Katten kiezen zelf hun baasjes, zegt men, en bij mij is dat niet anders. Sterker nog, katten komen bij mij de baas spelen. Dat was zo met Zohra, een verdwaald kattenjong dat door een vriendin tijdelijk bij mij ondergebracht werd en uiteindelijk haar hele leven bleef. En ook met Sapphir die ik in huis nam zodat ze de laatste maanden van haar leven niet op straat hoefde door te brengen, maar uiteindelijk nog zes jaar bleef leven. En het is nu niet anders met Cacahuète die bij mij op het terras kwam wachten tot Sapphir haar laatste adem uitblies en vervolgens haar plaats innam.
Eerst tolereerde ik hem, daarna voerde ik hem en tenslotte adopteerde ik hem, op voorwaarde dat hij op het terras in zijn eigen huisje bleef wonen. Dat kangoeroewonen ging prima tot ik merkte dat hij zwaarlijvig en passief werd, en met zijn achterpoten begon te slepen. Er waren verschillende pogingen voor nodig om hem naar de dierenarts te krijgen, ik bespaar jullie de gevechten, de kapotgetrapte transportkooi, en de zeer onaangename geuren tijdens de uiteindelijke rit naar de dierenarts. Daar was het verdict verbijsterend: Cacahuète heeft diabetes. Ik wist niet eens dat dat bij katten kan voorkomen. Ik ging naar huis met een dure zak aangepaste voeding, een flesje insuline en een doos injectienaalden.
Na een paar weken bracht ik hem terug naar de dierenarts en vroeg ik haar om zijn leven te beëindigen. Ik had de indruk dat de behandeling niet aansloeg en dat hij leed. Bovendien was hij min of meer incontinent geworden en was mijn gezellige binnentuintje een kattenbak geworden. De dierenarts weigerde hem uit zijn lijden te verlossen, ze vond dat ik de behandeling meer tijd moest geven. Dat die behandeling ook nog eens een grote hap uit mijn budget nam, daar had ze geen oren naar.
Ik besloot het een tijdje aan te zien. En dat tijdje duurt nu al een paar maanden. Cacahuète heeft zijn kangoeroewoning verlaten en woont nu bij mij in huis.

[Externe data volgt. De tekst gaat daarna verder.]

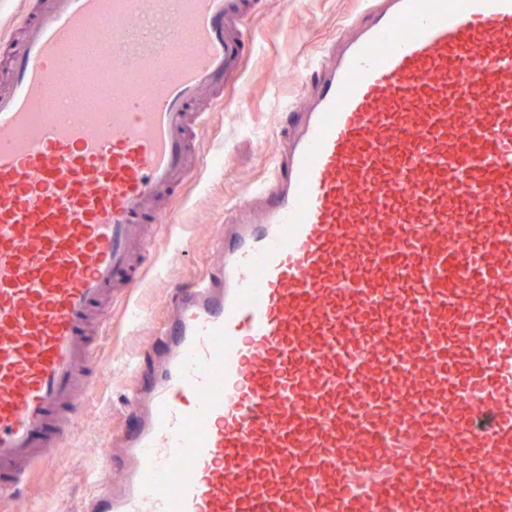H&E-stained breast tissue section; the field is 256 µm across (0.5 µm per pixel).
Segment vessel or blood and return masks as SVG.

Hij heeft met vallen en opstaan de kattenbak leren gebruiken, eet zonder klagen zijn suikervrije kattenkorrels, en vraagt twee keer per dag naar het insulinespuitje. Om zes uur miauwt hij mij uit bed, kort daarna zet hij mij aan het werk met de kattenbak. Als de zon schijnt wil hij naar buiten, als het koud is, twijfelt hij op de drempel en gaat vervolgens achterwaarts weer naar binnen.
Kortom, hij is de baas. Ik ben aan handen en voeten aan hem gebonden en hij kost me stukken van mensen. En wat ik misschien nog wel het ergste vind, is dat hij een enorme hoop afval produceert: twee wegwerpspuiten -plus de verpakking- per dag, en twee loodzware zakken goed doordrenkt kattenzand per week. Ik vrees dat de man die op dinsdagochtend ons huisvuil ophaalt zich wel eens afvraagt wat er in die loodzware zakken zit.
Maar… hij is wel de allerliefste, meest affectieve kat die ik ooit heb gehad. Hij kijkt me aan met grote verwonderde ogen, komt tegen mijn benen wrijven, gaat op zijn zwakke achterste poten tegen me aan staan en vraagt om op schoot te mogen zitten. Eens hij die plek verworven heeft, vlijt hij zich tegen me aan en duwt hij zijn kop in mijn hals of onder mijn arm.
Op zulke momenten vergeet ik het slavenwerk, mijn krappe huishoudbudget, mijn beknotte vrijheid, het bedreigde klimaat en de arme vuilnisman.
Vorige dinsdag kruiste ik toevallig die laatste toen ik terugkwam van mijn ochtendwandelingetje. Ik zag hem de zware zakken uit de container tillen. Hij vroeg niets, hij deed het gewoon.
‘Merci beaucoup,’ zei ik.
‘De rien,’ zei hij met een grote glimlach.
Sindsdien is de balans in evenwicht, en blijft mijn dilemma gewoon een dilemma.